Homeowner Groups Find an Antidote to Zoning Reforms: National Register Historic Districts

Many neighborhoods are moving to create historic districts on the National Register of Historic Places in response to the growing number of states, cities, and neighborhoods loosening single-family residential zones.

2 minute read

October 22, 2021, 6:00 AM PDT

By James Brasuell @CasualBrasuell


An aerial image of the neighborhood of Buckman in Portland, Oregon.

Portland, Oregon. | trekandshoot / Shutterstock

Michael Andersen writes of an emerging backlash to the statewide preemption of single-family housing in Oregon:

In Portland, 2021 might go down in history as the beginning of the next phase of economic and racial segregation—the year that bogus “historic districts” replaced exclusionary zoning as the easiest way for a wealthier, whiter subset of the population to legally block change, diversity, and growth.

The idea is still speculative, but a Portland City Council vote on November 3 will determine whether this "abuse of historic preservation" becomes a reality, reports Andersen.

On Wednesday, Nov. 3, Portland’s council will take up a proposed reform to its rules governing historic districts. On their face, the changes make sense. They’ll create new criteria for preserving places associated with queer Portlanders, indigenous Portlanders, Portlanders of color. They’ll clarify the process for creating, editing, and removing local historic districts.

And, crucially, the proposal will remove some of the most annoying things about living in one particular type of district: a district on the National Register of Historic Places.
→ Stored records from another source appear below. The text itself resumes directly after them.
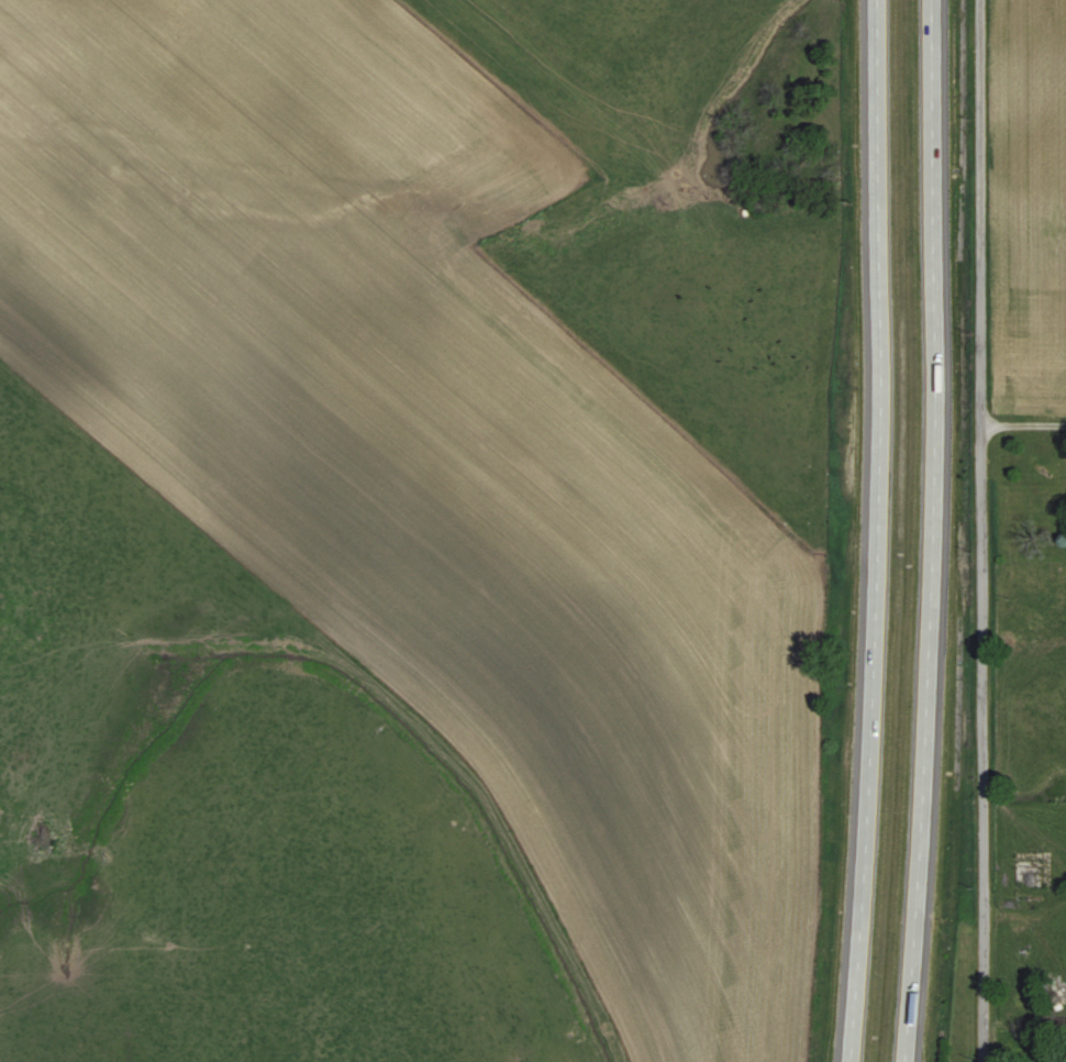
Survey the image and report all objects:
road: (1023, 426)
road: (980, 530)
road: (872, 531)
road: (930, 531)
building: (1024, 873)
building: (1051, 991)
In those districts, adding solar panels to your roof or swapping in new windows will no longer require tight restrictions and big fees. Tearing down your old garage will no longer require a literal vote of city council.

Those kinds of annoyances were the only thing preventing the rapid spread of National Register historic districts from spreading across the city, according to Andersen. On the other side of the coin, demolition review provides the incentive for designating a historic district on the National Register.

Under Oregon law, any building identified as “contributing” to a National Register district—whether or not its owner agrees that their structure “contributes”—can never be replaced without the express permission of the city. (Portland’s current code goes further: demolition actually requires a direct vote of city council.) The real-world effect of this, though, isn’t actually to give more authority to city council. It’s to create a process so unpredictable that almost no one will ever risk pursuing a project that requires something as discretionary as demolition review.

Andersen supplies examples of this effect from the Eastmoreland Neighborhood Association and the Laurelhurst Neighborhood Association in Portland. While Andersen doesn't argue in favor of banning historic preservation altogether as a response to the threat to the city's plans to densify residential neighborhoods, it does suggest the local historic designation is the preferred method.

"Today, undemocratic National Register districts receive Portland’s tightest restrictions. Local districts get looser ones. The Historic Resources Code Project (as it’s known) would reverse that. This makes good sense."